Given request: The entire listing is to be repeated verbatim.

Data supplied:
- - - -
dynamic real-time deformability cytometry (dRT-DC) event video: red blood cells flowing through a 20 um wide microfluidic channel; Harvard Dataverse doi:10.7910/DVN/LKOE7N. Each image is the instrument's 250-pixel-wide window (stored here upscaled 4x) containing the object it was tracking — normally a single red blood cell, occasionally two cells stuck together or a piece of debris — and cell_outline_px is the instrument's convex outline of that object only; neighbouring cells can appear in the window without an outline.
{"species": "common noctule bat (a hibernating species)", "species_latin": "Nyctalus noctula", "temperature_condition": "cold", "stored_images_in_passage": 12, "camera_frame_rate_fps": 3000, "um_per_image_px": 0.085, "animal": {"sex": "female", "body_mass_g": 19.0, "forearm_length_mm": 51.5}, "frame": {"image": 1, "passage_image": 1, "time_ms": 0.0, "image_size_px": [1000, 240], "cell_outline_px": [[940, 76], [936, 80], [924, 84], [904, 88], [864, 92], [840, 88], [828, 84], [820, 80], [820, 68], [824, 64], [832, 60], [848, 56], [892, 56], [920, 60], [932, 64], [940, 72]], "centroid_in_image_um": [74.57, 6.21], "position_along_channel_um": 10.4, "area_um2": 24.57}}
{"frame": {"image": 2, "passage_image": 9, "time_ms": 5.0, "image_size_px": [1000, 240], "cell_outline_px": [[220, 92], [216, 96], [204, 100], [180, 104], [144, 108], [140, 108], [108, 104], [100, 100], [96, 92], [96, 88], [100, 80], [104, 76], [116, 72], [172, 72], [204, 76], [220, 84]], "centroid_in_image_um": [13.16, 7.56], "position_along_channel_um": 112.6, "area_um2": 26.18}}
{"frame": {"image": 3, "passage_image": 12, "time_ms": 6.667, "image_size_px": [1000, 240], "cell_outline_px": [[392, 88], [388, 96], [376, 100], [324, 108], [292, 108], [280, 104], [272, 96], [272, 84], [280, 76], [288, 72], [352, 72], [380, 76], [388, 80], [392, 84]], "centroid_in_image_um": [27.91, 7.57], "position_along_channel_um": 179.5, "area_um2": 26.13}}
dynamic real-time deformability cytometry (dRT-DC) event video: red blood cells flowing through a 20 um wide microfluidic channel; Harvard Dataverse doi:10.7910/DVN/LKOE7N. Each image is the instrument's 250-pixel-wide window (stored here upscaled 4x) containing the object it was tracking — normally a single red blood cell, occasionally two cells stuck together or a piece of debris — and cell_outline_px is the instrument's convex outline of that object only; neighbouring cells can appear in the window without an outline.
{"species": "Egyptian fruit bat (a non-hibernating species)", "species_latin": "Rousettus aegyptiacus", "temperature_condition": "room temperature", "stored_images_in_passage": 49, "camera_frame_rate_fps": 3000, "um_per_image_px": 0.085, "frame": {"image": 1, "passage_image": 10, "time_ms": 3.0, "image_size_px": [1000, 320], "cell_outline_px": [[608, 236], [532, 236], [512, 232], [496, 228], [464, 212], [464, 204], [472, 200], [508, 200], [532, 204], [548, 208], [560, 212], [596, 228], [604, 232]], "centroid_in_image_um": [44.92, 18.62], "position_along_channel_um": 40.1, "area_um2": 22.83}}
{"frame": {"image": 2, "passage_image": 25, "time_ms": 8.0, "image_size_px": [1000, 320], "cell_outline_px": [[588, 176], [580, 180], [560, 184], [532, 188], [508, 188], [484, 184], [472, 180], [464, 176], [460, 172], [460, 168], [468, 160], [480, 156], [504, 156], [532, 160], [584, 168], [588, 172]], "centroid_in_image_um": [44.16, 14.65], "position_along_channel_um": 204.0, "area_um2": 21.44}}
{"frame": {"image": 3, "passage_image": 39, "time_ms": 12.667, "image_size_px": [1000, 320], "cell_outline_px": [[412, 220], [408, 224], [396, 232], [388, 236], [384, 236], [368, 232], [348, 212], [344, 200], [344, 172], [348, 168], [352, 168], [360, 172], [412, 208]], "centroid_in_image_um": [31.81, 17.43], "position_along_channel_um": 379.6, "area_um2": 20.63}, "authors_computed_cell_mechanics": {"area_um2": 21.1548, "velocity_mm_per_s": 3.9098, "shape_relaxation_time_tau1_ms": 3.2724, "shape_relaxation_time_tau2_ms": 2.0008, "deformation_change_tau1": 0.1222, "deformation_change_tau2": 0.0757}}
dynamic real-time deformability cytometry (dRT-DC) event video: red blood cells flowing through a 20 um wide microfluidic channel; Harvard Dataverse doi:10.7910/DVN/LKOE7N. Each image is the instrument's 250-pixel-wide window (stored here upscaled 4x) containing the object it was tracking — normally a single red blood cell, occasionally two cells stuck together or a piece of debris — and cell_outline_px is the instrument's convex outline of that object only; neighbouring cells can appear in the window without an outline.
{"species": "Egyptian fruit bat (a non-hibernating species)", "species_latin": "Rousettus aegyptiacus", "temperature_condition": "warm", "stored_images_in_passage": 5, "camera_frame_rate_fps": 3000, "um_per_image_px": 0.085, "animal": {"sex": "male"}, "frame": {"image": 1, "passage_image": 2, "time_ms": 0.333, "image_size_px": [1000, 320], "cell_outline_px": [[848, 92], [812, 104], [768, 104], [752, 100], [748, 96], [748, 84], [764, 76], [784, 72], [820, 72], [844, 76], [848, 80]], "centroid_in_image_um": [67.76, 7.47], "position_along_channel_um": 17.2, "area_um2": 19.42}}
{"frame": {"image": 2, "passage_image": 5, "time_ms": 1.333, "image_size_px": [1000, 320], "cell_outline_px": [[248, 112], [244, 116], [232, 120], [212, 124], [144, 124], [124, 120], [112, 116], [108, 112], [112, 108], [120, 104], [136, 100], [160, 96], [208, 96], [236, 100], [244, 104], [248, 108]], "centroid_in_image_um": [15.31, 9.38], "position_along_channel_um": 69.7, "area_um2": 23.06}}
- - - -
Output below:
dynamic real-time deformability cytometry (dRT-DC) event video: red blood cells flowing through a 20 um wide microfluidic channel; Harvard Dataverse doi:10.7910/DVN/LKOE7N. Each image is the instrument's 250-pixel-wide window (stored here upscaled 4x) containing the object it was tracking — normally a single red blood cell, occasionally two cells stuck together or a piece of debris — and cell_outline_px is the instrument's convex outline of that object only; neighbouring cells can appear in the window without an outline.
{"species": "common noctule bat (a hibernating species)", "species_latin": "Nyctalus noctula", "temperature_condition": "cold", "stored_images_in_passage": 12, "camera_frame_rate_fps": 3000, "um_per_image_px": 0.085, "animal": {"sex": "female", "body_mass_g": 19.0, "forearm_length_mm": 51.5}, "frame": {"image": 1, "passage_image": 1, "time_ms": 0.0, "image_size_px": [1000, 240], "cell_outline_px": [[940, 76], [936, 80], [924, 84], [904, 88], [864, 92], [840, 88], [828, 84], [820, 80], [820, 68], [824, 64], [832, 60], [848, 56], [892, 56], [920, 60], [932, 64], [940, 72]], "centroid_in_image_um": [74.57, 6.21], "position_along_channel_um": 10.4, "area_um2": 24.57}}
{"frame": {"image": 2, "passage_image": 9, "time_ms": 5.0, "image_size_px": [1000, 240], "cell_outline_px": [[220, 92], [216, 96], [204, 100], [180, 104], [144, 108], [140, 108], [108, 104], [100, 100], [96, 92], [96, 88], [100, 80], [104, 76], [116, 72], [172, 72], [204, 76], [220, 84]], "centroid_in_image_um": [13.16, 7.56], "position_along_channel_um": 112.6, "area_um2": 26.18}}
{"frame": {"image": 3, "passage_image": 12, "time_ms": 6.667, "image_size_px": [1000, 240], "cell_outline_px": [[392, 88], [388, 96], [376, 100], [324, 108], [292, 108], [280, 104], [272, 96], [272, 84], [280, 76], [288, 72], [352, 72], [380, 76], [388, 80], [392, 84]], "centroid_in_image_um": [27.91, 7.57], "position_along_channel_um": 179.5, "area_um2": 26.13}}
dynamic real-time deformability cytometry (dRT-DC) event video: red blood cells flowing through a 20 um wide microfluidic channel; Harvard Dataverse doi:10.7910/DVN/LKOE7N. Each image is the instrument's 250-pixel-wide window (stored here upscaled 4x) containing the object it was tracking — normally a single red blood cell, occasionally two cells stuck together or a piece of debris — and cell_outline_px is the instrument's convex outline of that object only; neighbouring cells can appear in the window without an outline.
{"species": "Egyptian fruit bat (a non-hibernating species)", "species_latin": "Rousettus aegyptiacus", "temperature_condition": "room temperature", "stored_images_in_passage": 49, "camera_frame_rate_fps": 3000, "um_per_image_px": 0.085, "frame": {"image": 1, "passage_image": 10, "time_ms": 3.0, "image_size_px": [1000, 320], "cell_outline_px": [[608, 236], [532, 236], [512, 232], [496, 228], [464, 212], [464, 204], [472, 200], [508, 200], [532, 204], [548, 208], [560, 212], [596, 228], [604, 232]], "centroid_in_image_um": [44.92, 18.62], "position_along_channel_um": 40.1, "area_um2": 22.83}}
{"frame": {"image": 2, "passage_image": 25, "time_ms": 8.0, "image_size_px": [1000, 320], "cell_outline_px": [[588, 176], [580, 180], [560, 184], [532, 188], [508, 188], [484, 184], [472, 180], [464, 176], [460, 172], [460, 168], [468, 160], [480, 156], [504, 156], [532, 160], [584, 168], [588, 172]], "centroid_in_image_um": [44.16, 14.65], "position_along_channel_um": 204.0, "area_um2": 21.44}}
{"frame": {"image": 3, "passage_image": 39, "time_ms": 12.667, "image_size_px": [1000, 320], "cell_outline_px": [[412, 220], [408, 224], [396, 232], [388, 236], [384, 236], [368, 232], [348, 212], [344, 200], [344, 172], [348, 168], [352, 168], [360, 172], [412, 208]], "centroid_in_image_um": [31.81, 17.43], "position_along_channel_um": 379.6, "area_um2": 20.63}, "authors_computed_cell_mechanics": {"area_um2": 21.1548, "velocity_mm_per_s": 3.9098, "shape_relaxation_time_tau1_ms": 3.2724, "shape_relaxation_time_tau2_ms": 2.0008, "deformation_change_tau1": 0.1222, "deformation_change_tau2": 0.0757}}
dynamic real-time deformability cytometry (dRT-DC) event video: red blood cells flowing through a 20 um wide microfluidic channel; Harvard Dataverse doi:10.7910/DVN/LKOE7N. Each image is the instrument's 250-pixel-wide window (stored here upscaled 4x) containing the object it was tracking — normally a single red blood cell, occasionally two cells stuck together or a piece of debris — and cell_outline_px is the instrument's convex outline of that object only; neighbouring cells can appear in the window without an outline.
{"species": "Egyptian fruit bat (a non-hibernating species)", "species_latin": "Rousettus aegyptiacus", "temperature_condition": "warm", "stored_images_in_passage": 5, "camera_frame_rate_fps": 3000, "um_per_image_px": 0.085, "animal": {"sex": "male"}, "frame": {"image": 1, "passage_image": 2, "time_ms": 0.333, "image_size_px": [1000, 320], "cell_outline_px": [[848, 92], [812, 104], [768, 104], [752, 100], [748, 96], [748, 84], [764, 76], [784, 72], [820, 72], [844, 76], [848, 80]], "centroid_in_image_um": [67.76, 7.47], "position_along_channel_um": 17.2, "area_um2": 19.42}}
{"frame": {"image": 2, "passage_image": 5, "time_ms": 1.333, "image_size_px": [1000, 320], "cell_outline_px": [[248, 112], [244, 116], [232, 120], [212, 124], [144, 124], [124, 120], [112, 116], [108, 112], [112, 108], [120, 104], [136, 100], [160, 96], [208, 96], [236, 100], [244, 104], [248, 108]], "centroid_in_image_um": [15.31, 9.38], "position_along_channel_um": 69.7, "area_um2": 23.06}}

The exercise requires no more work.